Sound familiar? Ok, maybe you don't have a dog or kids that ride the bus, but details aside, these conversations are common ones. Why is it that we tend to identify the negative or difficult aspects of our day-to-day experience more easily that the positive or pleasant aspects? According to psychologist and best-selling author Rick Hanson, we are wired with a negativity bias that temporarily helps us survive in harsh conditions. This means that we are frequently thinking about perceived threats and imagining how we will respond to them (should they ever occur). According to Hanson "the brain is tilted toward survival but against long-term health and well-being." All this focus on the negative can affect our physical and emotional health because we release more stress hormones, like cortisol. And the positive experiences that we encounter throughout the day? They tend to drift by, maybe momentarily noticed, and are then pushed aside by the next perceived threat.

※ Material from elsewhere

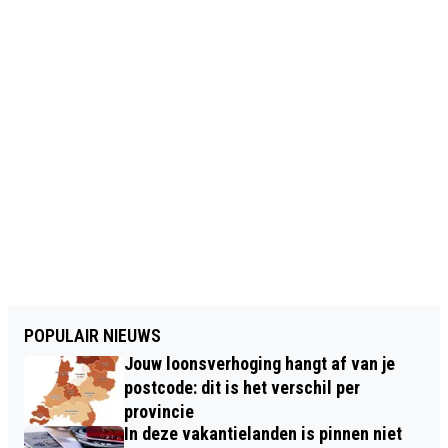
POPULAIR NIEUWS
Jouw loonsverhoging hangt af van je
postcode: dit is het verschil per
provincie
In deze vakantielanden is pinnen niet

Now, the good news: with intention, attention, and practice we can notice more positive experiences, enrich them, and grow our capacity for feeling good!
Rick Hanson is the best-selling author of Hardwiring Happiness, Buddha's Brain, and Resilient. He presents the following how-to steps for internalizing the good experiences in our lives so that they can have lasting effects on our mood and well-being:
1. Have a beneficial experience: notice or create it. Notice the jewels in your daily experiences - taking a drink of cool water when you're thirsty, receiving a warm smile from a coworker, feeling the hot water in the shower, reflect with gratitude on something positive in your life.
2. Enrich it: stay with it, feeling it fully. Stay with a positive experience for 10, 20, or even 30 seconds. "Turn up the volume" on the experience. Intensify it. Consider what is new or interesting about the experience. The brain loves novelty! Consider why the experience is meaningful to you and why it matters.
3. Absorb it: receive it into yourself. Consciously choose to take the experience in. Notice and sink into the experience. Let your body receive it like a warm balm. Reward yourself for the experience - tune into whatever is hopeful, reassuring, or helpful about the experience.
Why not try this right now? Pause for a moment. What jewels do you notice?